Selected text:
Let’s talk about sex! National Orgasm Day is July 31, which celebrates and raises awareness for issues around sexual climax. Among those issues, one of the most significant is the orgasm gap. As published by Archives of Sexual Behavior, a study in the US of over 52,500 adults, including those who are lesbian, gay and bisexual, shows that 95 percent of heterosexual men, 89 percent of homosexual men and 88 percent of bisexual men usually or always orgasm during sex compared to 86 percent of homosexual women, 66 percent of bisexual women and 65 percent of heterosexual women. Evidently, there is a huge gap of sexual pleasure between men and women, creating an orgasm inequality. While a healthy, great sex life isn’t only measured by the number of orgasms, it is quite concerning and highlights the misogyny of our society, in which expectations about physical intimacy cater to men’s needs and pleasures.

Questions on the material:
(1) In the passage on the orgasm gap, what percentage of heterosexual women in the study usually or always orgasm during sex?
(2) Explain why the passage on the orgasm gap calls the gap concerning even though a healthy sex life isn't measured only by the number of orgasms.
(3) Extend the passage on the orgasm gap from where it stops.
The lines come from a different source than the passage on the orgasm gap.

Dataset excerpts:
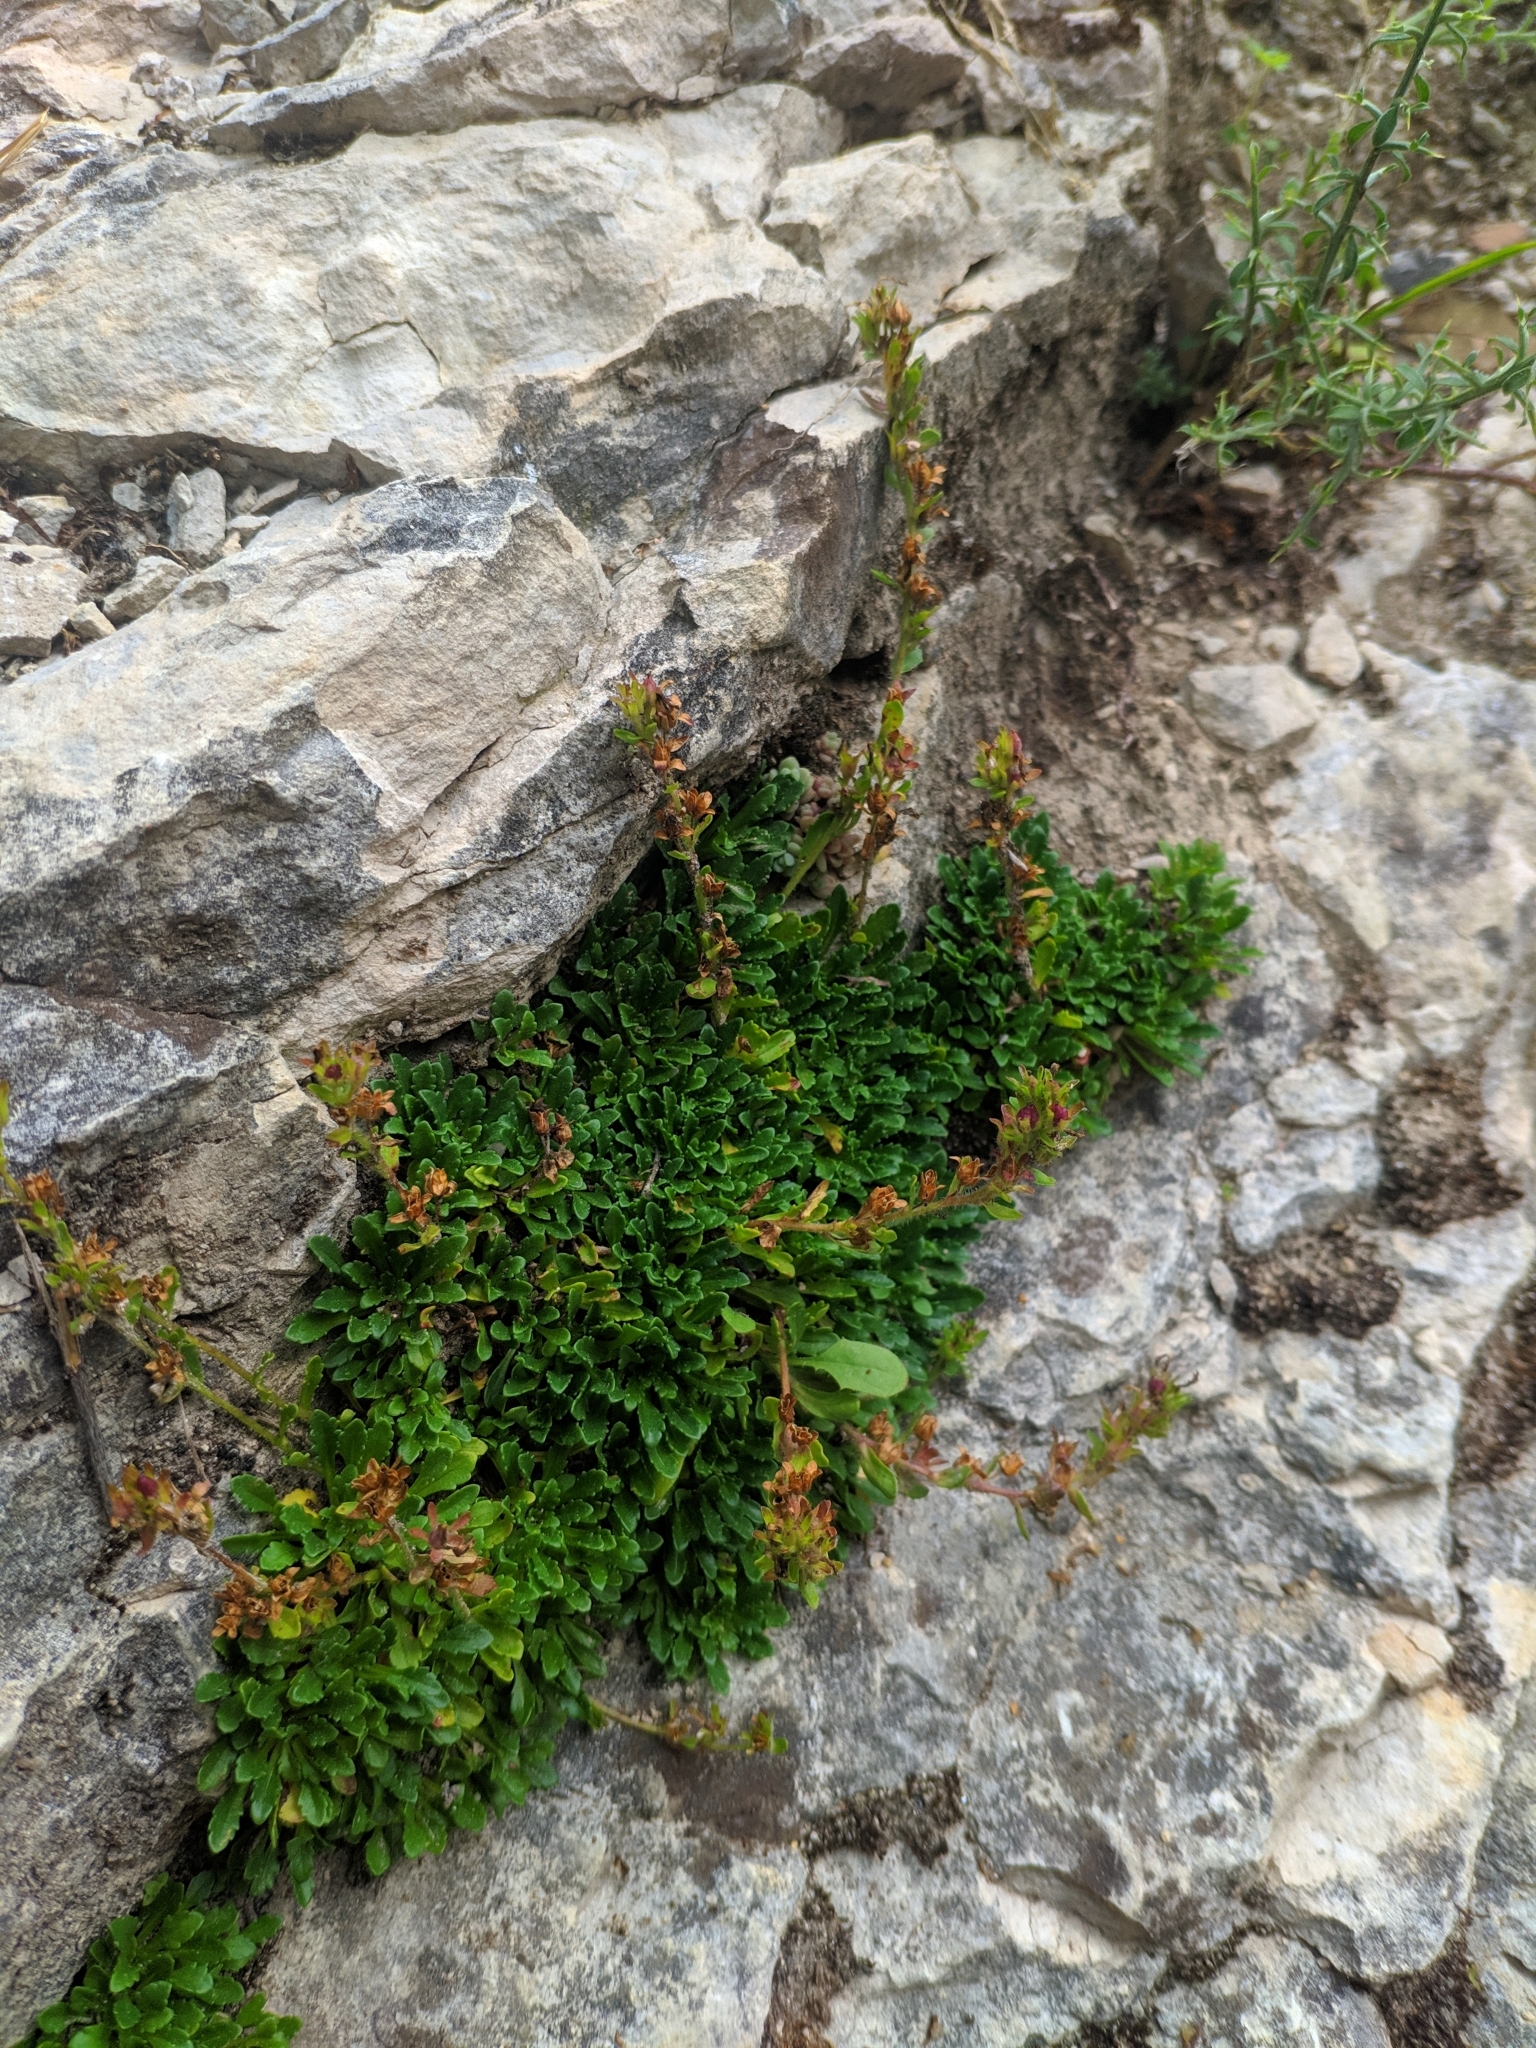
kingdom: Plantae
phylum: Tracheophyta
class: Magnoliopsida
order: Lamiales
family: Plantaginaceae
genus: Erinus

Replies:
(1) 65 percent.

(2) The passage says the gap highlights the misogyny of society. In that society, expectations about physical intimacy cater to men's needs and pleasures.

(3)
Many factors contribute to the orgasm gap, but the overarching problem is the lack of knowledge around pleasuring women that our society and culture has failed to accept and teach. This dates back to the medieval period, where it was a common misconception that a woman having an orgasm was necessary in order to produce a baby, which led to many harmful ideas surrounding both the nature of sex and sexual assault. It was also thought that the female reproductive system was exactly like the male reproductive system, but inverted, according to JR Thorpe for Bustle. This perception was problematic because it was believed that women ejaculated the same way men do, ultimately resulting in the idea that sex could only be experienced for reproduction, not pleasure. So, very early on, society’s understanding of female pleasure was skewed and incorrect, and has continued to affect women today. It’s now known that women are able to have multiple orgasms, of different types as well, invalidating the idea that women only orgasm through penetration or for reproduction reasons.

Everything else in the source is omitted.